While, to the outside world, fashion shows may seem exciting and glamorous, the feeling among those whose job it is to work during fashion week is generally one of dread. For the past week and a half, whenever we've run into industry friends at events, they've bemoaned the fact that fashion month is approaching.
The New York Times' Eric Wilson points out that complaining about fashion week is nothing new. (What!? Fashion editors complaining? We're shocked!) But it's plain as day that fashion week in its current incarnation--with over 350 shows on the calendar plus the ever-expanding media/blogger/street style circus that surrounds them--is verging on becoming unsustainable.
Even Fern Mallis, who helped turn the shows into the media event they are today, agrees. She told Wilson: "Fashion Week needs to be rethought."
And it seems that rethinking should start with fashion week's official home, Lincoln Center. In Wilson's opinion, the move from Bryant Park to Lincoln Center has "been a failure." Not only are residents in the area suing the city to try to get the week-long commercial event booted, but designers have also expressed dissatisfaction. Apparently "many designers who showed there complained that the environment was beginning to resemble an airport terminal or a trade show, with overwhelming crowds and displays of sponsorships. "
“The next show comes in and they’re hauling you away like a wedding caterer,” said Vera Wang.
And then, of course, there's the explosion of street style peacocks and the paparazzi that trail them. Garance Doré recently predicted that the street style situation, which right now is already pretty bonkers, is only going to get worse.
“The thing that’s going to happen is Festival de Cannes,” Doré said. “There’ll be barriers to keep the photographers back and branding boards. It’s already on the way.”
This is precisely the reason why, last week, Oscar de la Renta announced he'd be drastically scaling back his show guest list.
“When you do megashows, it loses the reason of why we’re showing,” he said. “It’s important for [certain industry professionals] to look at the clothes and see them. They shouldn’t have to go through 30,000 people, and 10,000 who are trying to take pictures of all of those people who are totally unrelated to the clothes.”

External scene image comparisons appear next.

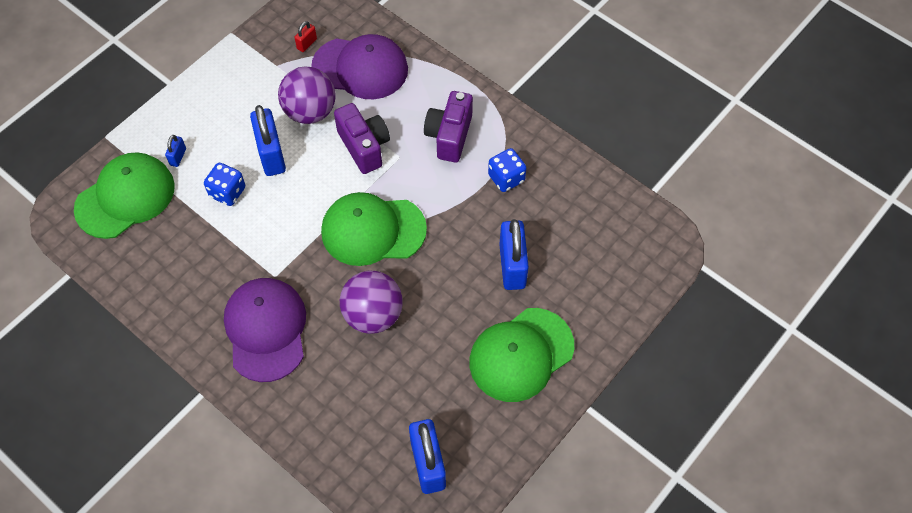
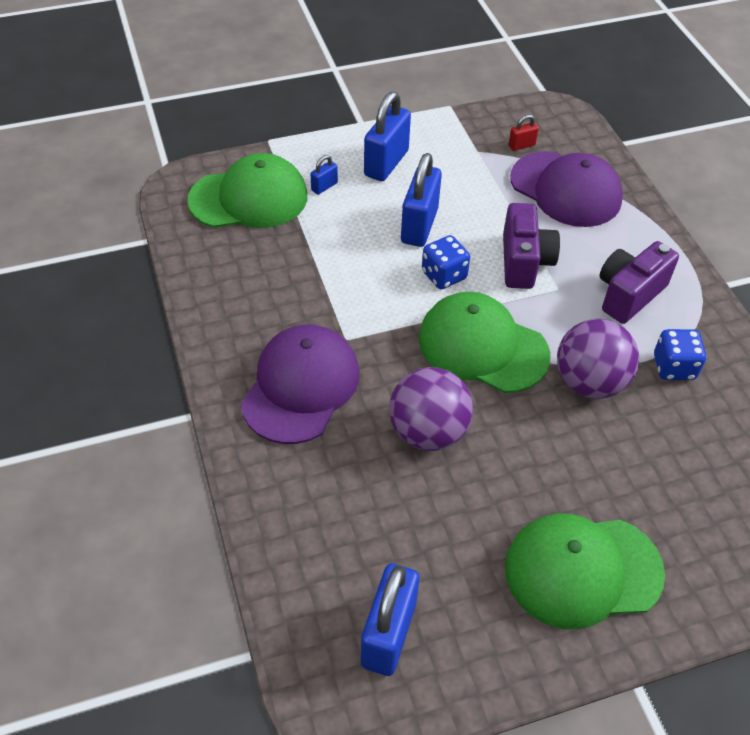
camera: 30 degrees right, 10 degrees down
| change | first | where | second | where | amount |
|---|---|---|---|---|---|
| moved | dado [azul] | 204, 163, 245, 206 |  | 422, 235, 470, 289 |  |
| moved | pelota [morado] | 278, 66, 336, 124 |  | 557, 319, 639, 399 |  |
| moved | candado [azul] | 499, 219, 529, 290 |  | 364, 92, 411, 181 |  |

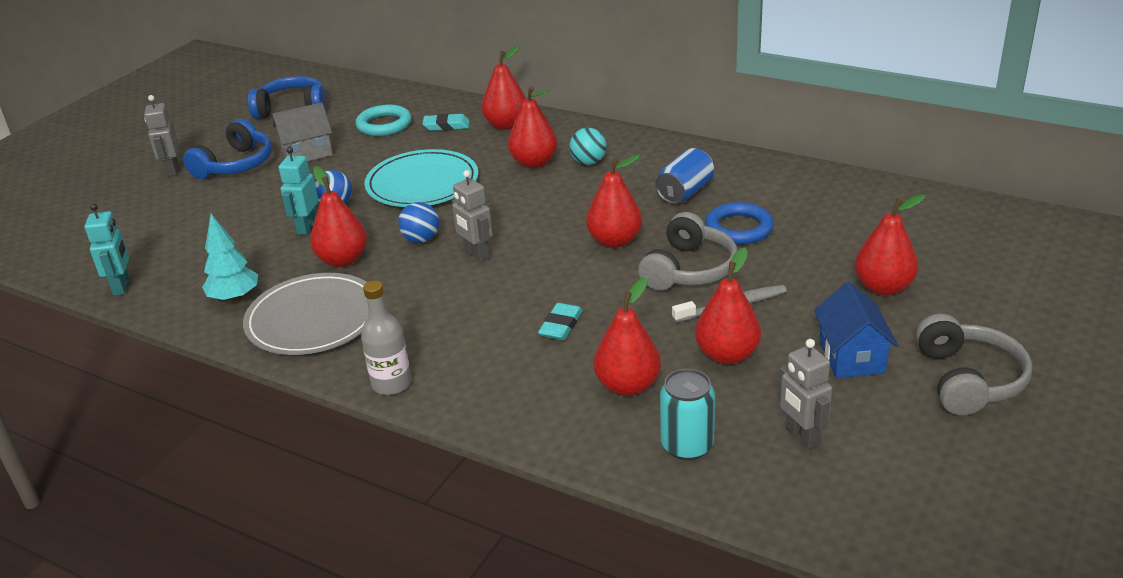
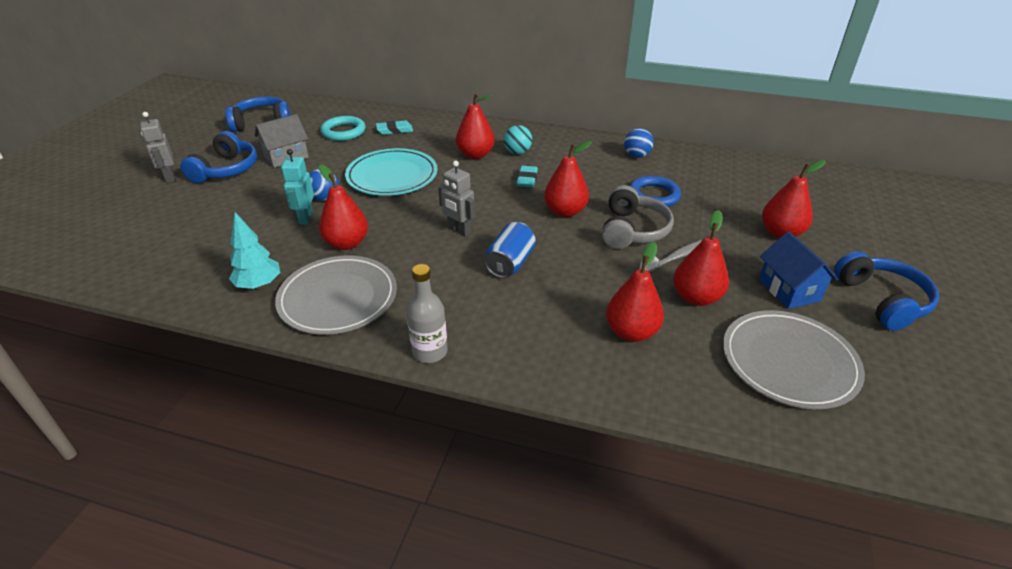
camera: 15 degrees left, 5 degrees up
| change | first | where | second | where | amount |
|---|---|---|---|---|---|
| removed | robot [turquesa] | 85, 203, 130, 296 |  |  |  |
| removed | pera [rojo] | 481, 45, 526, 130 |  |  |  |
| removed | lata [turquesa] | 660, 369, 715, 460 |  |  |  |
| moved | pelota [azul] | 398, 202, 439, 243 |  | 624, 128, 654, 158 |  |
| moved | goma de borrar [turquesa] | 538, 303, 583, 340 |  | 516, 166, 538, 187 |  |
| moved | lata [azul] | 655, 148, 714, 204 |  | 484, 222, 536, 278 |  |
| replaced | robot [gris] | 778, 339, 832, 449 | plato [gris] | 723, 310, 865, 409 |  |
| recoloured | auriculares [gris] | 916, 314, 1032, 415 | auriculares [azul] | 834, 251, 939, 331 |  |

More than all these logistical issues, though, is the fact that many industry vets question whether, in the age of near-instantaneous runway images and livestreams, fashion week even makes sense anymore.
Now, consumers get to see the collections at precisely the same time editors do; they can decide for themselves what is "in" and what is "out", they don't need a magazine to tell them. This has drastically changed the way consumers shop. They're getting tired of falling in love with clothes on the runway only to wait six months to actually buy them. This is the ethos behind the "buy now, wear now” sales plan of Tamara Mellon's new namesake line. Her approach has been commended by the media--though it's true, it presents a unique challenge to department stores and boutiques, who are beholden to the wholesale cycle.
So what will become of fashion week as we know it? The truth is, it probably isn't going anywhere for the next few years. It's too entrenched. But what we could see happening, gradually over time, is that more and more designers will scale back their shows, or perhaps opt for presentations. They'll invite only those who strictly need to be there (see: buyers, important editors) and will release the images online to the public. We hope change comes sooner rather than later.